- Combination treatment with ixazomib citrate, rituximab, and dexamethasone is feasible, shows promising efficacy, and manageable toxicity in patients with relapsed or progressive Waldenstrom’s macroglobulinemia.
Why this matters
- Proteasome inhibitors like bortezomib have shown considerable efficacy in treating progressive Waldenstrom’s macroglobulinemia, but polyneuropathy is a common problem.
- Adding dexamethasone with alternative proteosome inhibibitor ixazomib may be effective.
- A multicenter phase 1/2 trial of 60 patients with relapsed Waldenstrom’s macroglobulinemia, treated with ixazomib, rituximab, and dexamethasone (IRD).
- Patients received 4 mg oral ixazomib citrate and 20 mg dexamethasone every week on a 28-day cycle.
- Rituximab was added in cycle 3.
- Phase 2 primary endpoint: overall response rate after 8 induction cycles.
- Funding: Takeda Oncology; Roche; and the Dutch Cancer Society.
- Phase 1: ixazomib 4 mg was feasible and continued as phase 2 dose.
- Phase 2: 50 patients were included.
- 39 patients completed 8 cycles of induction therapy.
- 11 patients discontinued treatment due to progression (n=5), toxicity (n=3), intercurrent death (n=2), or insufficient clinical benefit (n=1).
- 74% of patients achieved the primary endpoint (≥very good partial response [VGPR], 16%; ≥partial response [PR], 52%; at least minimal response [MR], 74%).
- Best overall response rate was 88% (complete response, 2%; VGPR, 22%; PR, 44%; MR, 20%).
- Median follow-up was 19.5 (range, 7-49) months.
- Median duration of response and median PFS were not reached.

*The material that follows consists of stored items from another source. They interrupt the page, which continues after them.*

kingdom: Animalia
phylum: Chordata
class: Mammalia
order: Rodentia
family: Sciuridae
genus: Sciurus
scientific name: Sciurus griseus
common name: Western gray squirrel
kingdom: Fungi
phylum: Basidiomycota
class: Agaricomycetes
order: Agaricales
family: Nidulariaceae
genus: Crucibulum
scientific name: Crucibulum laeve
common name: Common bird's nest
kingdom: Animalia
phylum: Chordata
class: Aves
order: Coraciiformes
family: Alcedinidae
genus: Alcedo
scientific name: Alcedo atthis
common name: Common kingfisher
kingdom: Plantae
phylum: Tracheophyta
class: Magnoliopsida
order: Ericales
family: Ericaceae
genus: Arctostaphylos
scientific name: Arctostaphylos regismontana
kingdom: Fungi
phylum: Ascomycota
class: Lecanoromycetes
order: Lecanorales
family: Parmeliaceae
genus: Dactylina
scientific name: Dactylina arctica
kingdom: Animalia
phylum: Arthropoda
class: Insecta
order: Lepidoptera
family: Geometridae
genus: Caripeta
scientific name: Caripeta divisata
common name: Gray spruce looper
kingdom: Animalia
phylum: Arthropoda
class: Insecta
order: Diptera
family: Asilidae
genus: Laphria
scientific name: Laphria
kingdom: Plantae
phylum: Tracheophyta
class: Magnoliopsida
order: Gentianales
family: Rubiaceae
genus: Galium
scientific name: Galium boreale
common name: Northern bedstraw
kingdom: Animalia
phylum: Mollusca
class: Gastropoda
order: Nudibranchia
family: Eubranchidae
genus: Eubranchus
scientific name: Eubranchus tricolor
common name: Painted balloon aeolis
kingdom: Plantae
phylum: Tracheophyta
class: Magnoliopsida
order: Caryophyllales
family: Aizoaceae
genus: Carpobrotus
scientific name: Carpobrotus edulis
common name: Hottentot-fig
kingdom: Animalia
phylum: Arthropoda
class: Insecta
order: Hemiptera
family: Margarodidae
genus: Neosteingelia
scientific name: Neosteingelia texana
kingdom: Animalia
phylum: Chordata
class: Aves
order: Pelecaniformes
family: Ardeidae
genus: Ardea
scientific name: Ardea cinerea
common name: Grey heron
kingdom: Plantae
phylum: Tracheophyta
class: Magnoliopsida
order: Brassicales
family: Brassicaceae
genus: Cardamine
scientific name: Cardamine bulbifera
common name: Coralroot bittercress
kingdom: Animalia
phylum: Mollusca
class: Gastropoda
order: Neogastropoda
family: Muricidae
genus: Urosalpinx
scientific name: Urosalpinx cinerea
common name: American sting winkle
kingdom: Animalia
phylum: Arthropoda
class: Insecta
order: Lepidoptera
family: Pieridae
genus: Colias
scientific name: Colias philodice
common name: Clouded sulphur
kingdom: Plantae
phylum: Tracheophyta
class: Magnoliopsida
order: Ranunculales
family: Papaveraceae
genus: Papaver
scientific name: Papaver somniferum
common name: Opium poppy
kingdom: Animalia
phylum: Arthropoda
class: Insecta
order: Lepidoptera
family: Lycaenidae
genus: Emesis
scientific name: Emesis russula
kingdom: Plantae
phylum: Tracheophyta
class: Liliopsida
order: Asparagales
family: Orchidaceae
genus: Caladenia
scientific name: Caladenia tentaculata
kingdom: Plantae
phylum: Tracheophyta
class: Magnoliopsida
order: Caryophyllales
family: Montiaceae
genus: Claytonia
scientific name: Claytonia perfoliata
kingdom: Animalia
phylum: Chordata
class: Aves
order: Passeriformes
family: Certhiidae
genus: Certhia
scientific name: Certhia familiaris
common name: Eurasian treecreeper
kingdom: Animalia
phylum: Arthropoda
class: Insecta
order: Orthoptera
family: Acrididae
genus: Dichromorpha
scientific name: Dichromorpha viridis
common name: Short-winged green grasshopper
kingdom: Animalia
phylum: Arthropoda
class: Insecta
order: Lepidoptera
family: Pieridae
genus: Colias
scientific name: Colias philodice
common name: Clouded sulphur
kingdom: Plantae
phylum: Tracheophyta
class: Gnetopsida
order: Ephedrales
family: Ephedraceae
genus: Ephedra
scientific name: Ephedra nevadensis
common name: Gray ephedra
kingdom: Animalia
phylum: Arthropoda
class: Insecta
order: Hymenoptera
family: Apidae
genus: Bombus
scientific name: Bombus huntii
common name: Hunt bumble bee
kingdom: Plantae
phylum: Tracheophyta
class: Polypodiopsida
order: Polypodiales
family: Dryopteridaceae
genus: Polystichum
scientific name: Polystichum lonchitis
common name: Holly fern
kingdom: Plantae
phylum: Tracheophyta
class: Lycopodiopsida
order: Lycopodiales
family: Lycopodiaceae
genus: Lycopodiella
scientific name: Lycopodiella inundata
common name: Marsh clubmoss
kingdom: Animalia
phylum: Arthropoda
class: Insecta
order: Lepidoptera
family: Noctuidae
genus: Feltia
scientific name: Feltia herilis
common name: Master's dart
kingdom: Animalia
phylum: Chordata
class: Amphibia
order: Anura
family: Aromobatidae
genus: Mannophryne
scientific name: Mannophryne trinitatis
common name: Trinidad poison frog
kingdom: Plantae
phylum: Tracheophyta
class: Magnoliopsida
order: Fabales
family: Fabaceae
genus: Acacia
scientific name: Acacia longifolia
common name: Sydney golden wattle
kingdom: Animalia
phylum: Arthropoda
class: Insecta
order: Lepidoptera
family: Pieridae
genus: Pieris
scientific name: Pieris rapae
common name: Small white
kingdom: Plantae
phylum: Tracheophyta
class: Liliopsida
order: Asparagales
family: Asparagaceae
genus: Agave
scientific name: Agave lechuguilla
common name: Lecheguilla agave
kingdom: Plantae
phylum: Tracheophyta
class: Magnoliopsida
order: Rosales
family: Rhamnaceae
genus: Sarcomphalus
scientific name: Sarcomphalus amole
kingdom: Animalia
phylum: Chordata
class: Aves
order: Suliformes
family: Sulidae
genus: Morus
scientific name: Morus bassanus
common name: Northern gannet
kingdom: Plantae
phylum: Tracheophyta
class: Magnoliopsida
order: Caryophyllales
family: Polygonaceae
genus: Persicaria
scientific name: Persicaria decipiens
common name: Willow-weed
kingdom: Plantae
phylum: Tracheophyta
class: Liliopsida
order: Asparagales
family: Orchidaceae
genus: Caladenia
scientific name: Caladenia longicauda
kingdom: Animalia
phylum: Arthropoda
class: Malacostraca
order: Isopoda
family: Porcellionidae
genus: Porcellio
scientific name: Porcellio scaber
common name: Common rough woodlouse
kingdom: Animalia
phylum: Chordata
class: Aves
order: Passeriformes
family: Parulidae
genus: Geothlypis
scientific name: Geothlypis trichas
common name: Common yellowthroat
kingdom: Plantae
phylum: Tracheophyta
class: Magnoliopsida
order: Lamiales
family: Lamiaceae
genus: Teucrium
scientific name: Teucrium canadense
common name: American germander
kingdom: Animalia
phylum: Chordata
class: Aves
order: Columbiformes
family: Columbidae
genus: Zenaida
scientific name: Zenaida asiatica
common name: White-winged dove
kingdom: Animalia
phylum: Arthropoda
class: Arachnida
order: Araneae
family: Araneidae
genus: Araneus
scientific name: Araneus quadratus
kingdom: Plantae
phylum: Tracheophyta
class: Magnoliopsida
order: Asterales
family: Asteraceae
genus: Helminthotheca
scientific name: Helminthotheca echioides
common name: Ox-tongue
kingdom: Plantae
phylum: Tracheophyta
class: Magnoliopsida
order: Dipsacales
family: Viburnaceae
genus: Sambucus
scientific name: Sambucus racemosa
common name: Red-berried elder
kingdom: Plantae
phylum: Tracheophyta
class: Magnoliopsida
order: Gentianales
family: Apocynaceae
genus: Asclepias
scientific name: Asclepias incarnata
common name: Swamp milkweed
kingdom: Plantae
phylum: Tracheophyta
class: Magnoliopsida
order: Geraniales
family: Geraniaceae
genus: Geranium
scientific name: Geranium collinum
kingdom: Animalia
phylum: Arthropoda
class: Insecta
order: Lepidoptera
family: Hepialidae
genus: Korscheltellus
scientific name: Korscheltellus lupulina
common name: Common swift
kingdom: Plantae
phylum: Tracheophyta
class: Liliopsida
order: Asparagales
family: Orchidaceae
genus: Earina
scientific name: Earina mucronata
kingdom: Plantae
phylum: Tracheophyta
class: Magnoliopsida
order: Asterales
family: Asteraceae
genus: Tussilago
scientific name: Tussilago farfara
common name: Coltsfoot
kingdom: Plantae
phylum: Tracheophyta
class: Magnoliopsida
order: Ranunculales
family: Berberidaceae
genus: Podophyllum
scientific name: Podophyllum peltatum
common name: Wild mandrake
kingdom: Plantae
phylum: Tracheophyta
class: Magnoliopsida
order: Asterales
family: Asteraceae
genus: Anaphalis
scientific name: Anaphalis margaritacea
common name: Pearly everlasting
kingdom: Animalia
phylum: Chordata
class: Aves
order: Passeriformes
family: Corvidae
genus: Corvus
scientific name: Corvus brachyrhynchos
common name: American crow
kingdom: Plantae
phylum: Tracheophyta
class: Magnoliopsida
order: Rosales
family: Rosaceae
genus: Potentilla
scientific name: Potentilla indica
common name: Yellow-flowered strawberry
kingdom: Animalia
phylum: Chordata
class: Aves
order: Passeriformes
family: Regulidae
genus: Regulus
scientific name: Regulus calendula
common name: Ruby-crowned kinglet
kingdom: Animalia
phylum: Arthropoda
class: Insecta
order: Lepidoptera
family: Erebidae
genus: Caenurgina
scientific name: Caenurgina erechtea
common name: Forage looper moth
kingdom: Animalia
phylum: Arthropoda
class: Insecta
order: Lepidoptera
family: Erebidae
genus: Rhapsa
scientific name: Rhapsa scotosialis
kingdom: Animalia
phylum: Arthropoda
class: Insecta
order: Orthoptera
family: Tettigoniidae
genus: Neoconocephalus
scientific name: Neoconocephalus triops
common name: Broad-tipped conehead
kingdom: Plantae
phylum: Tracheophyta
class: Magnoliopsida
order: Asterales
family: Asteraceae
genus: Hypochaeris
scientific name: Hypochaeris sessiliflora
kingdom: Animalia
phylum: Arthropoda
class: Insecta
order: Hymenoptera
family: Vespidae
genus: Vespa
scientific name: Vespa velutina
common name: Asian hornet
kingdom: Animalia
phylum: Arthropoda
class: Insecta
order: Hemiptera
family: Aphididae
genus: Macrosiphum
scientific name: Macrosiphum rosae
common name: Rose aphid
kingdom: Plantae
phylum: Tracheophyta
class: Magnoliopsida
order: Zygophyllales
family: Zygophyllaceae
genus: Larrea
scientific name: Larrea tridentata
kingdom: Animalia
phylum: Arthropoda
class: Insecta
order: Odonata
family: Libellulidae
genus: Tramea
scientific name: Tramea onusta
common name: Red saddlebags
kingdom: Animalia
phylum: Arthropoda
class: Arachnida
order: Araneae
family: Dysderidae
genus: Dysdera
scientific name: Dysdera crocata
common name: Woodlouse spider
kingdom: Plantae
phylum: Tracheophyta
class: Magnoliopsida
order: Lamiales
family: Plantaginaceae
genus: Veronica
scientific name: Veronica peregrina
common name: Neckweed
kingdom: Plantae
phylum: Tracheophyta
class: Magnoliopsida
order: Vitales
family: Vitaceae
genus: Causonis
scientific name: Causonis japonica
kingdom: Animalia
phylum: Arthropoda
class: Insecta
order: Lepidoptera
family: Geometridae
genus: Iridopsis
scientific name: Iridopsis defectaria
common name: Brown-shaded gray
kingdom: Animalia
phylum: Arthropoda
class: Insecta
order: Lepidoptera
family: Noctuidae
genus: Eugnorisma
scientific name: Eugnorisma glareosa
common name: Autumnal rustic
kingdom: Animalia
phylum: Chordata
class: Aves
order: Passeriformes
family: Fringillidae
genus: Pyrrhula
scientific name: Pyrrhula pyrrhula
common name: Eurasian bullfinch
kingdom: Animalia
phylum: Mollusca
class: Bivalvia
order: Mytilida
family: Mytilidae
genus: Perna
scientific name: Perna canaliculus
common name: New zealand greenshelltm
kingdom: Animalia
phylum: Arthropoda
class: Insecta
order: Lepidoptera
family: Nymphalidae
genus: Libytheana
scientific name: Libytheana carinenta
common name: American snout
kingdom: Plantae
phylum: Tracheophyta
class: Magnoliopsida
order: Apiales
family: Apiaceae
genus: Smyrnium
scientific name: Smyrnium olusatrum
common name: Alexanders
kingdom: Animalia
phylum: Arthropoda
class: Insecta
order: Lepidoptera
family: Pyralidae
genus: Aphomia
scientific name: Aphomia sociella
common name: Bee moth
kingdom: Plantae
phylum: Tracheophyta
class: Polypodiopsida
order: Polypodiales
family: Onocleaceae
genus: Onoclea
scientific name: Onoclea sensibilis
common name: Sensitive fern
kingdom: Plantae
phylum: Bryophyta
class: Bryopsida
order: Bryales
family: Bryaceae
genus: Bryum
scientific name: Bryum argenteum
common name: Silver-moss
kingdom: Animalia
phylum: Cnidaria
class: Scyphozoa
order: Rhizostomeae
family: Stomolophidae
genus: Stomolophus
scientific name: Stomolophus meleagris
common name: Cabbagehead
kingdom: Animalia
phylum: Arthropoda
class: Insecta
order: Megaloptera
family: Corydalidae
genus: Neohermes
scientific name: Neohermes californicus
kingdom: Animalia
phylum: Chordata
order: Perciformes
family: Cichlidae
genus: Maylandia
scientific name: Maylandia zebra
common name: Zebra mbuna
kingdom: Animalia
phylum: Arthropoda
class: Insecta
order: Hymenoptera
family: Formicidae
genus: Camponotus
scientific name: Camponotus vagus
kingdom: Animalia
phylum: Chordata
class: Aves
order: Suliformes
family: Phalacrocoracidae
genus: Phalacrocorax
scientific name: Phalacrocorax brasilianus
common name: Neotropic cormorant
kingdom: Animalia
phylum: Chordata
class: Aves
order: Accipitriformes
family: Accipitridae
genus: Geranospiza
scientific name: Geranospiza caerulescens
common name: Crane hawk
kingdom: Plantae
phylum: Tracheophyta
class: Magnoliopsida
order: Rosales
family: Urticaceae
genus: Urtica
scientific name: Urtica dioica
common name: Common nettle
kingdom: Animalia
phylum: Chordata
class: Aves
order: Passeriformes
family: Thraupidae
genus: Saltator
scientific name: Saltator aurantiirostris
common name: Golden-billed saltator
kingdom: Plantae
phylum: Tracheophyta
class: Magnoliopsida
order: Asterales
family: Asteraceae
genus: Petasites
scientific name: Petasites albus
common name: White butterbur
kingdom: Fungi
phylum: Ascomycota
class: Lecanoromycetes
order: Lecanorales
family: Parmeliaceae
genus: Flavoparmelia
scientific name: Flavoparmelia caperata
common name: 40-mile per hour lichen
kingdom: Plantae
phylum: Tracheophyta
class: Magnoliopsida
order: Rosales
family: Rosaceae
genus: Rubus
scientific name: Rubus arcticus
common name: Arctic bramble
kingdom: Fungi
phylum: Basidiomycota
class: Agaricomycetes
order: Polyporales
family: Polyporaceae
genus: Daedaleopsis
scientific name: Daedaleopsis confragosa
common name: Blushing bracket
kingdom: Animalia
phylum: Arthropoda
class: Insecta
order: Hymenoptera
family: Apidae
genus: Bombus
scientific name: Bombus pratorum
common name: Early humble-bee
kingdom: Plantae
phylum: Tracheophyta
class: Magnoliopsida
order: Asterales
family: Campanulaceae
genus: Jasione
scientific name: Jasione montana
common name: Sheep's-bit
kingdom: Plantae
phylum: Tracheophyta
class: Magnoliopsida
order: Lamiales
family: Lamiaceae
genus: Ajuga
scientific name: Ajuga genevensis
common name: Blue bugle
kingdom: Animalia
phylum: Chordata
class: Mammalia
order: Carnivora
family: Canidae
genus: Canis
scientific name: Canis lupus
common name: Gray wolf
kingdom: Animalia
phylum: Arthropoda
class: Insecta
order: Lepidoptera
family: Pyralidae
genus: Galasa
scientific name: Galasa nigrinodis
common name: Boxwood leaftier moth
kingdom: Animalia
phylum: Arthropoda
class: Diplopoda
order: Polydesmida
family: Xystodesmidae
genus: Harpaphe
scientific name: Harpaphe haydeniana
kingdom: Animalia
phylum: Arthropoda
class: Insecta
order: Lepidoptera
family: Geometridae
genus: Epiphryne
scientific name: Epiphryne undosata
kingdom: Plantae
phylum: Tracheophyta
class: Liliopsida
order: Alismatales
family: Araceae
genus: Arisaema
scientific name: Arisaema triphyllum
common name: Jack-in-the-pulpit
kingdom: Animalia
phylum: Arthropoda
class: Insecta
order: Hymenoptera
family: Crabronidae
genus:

- IgM levels decreased significantly from 3.93 to 2.37 g/dL by cycle 2 (P<.001>
- 15 patients experienced a total of 21 serious adverse events.
- 6 patients died due to:
- progressive disease, 2;
- progressive multifocal leukoencephalopathy, 1 (symptoms present already at entry);
- unrelated deaths in elderly patients with multiple preexisting comorbidities, 2; and
- graft vs host disease after progression and subsequent allogeneic stem cell transplantation, 1.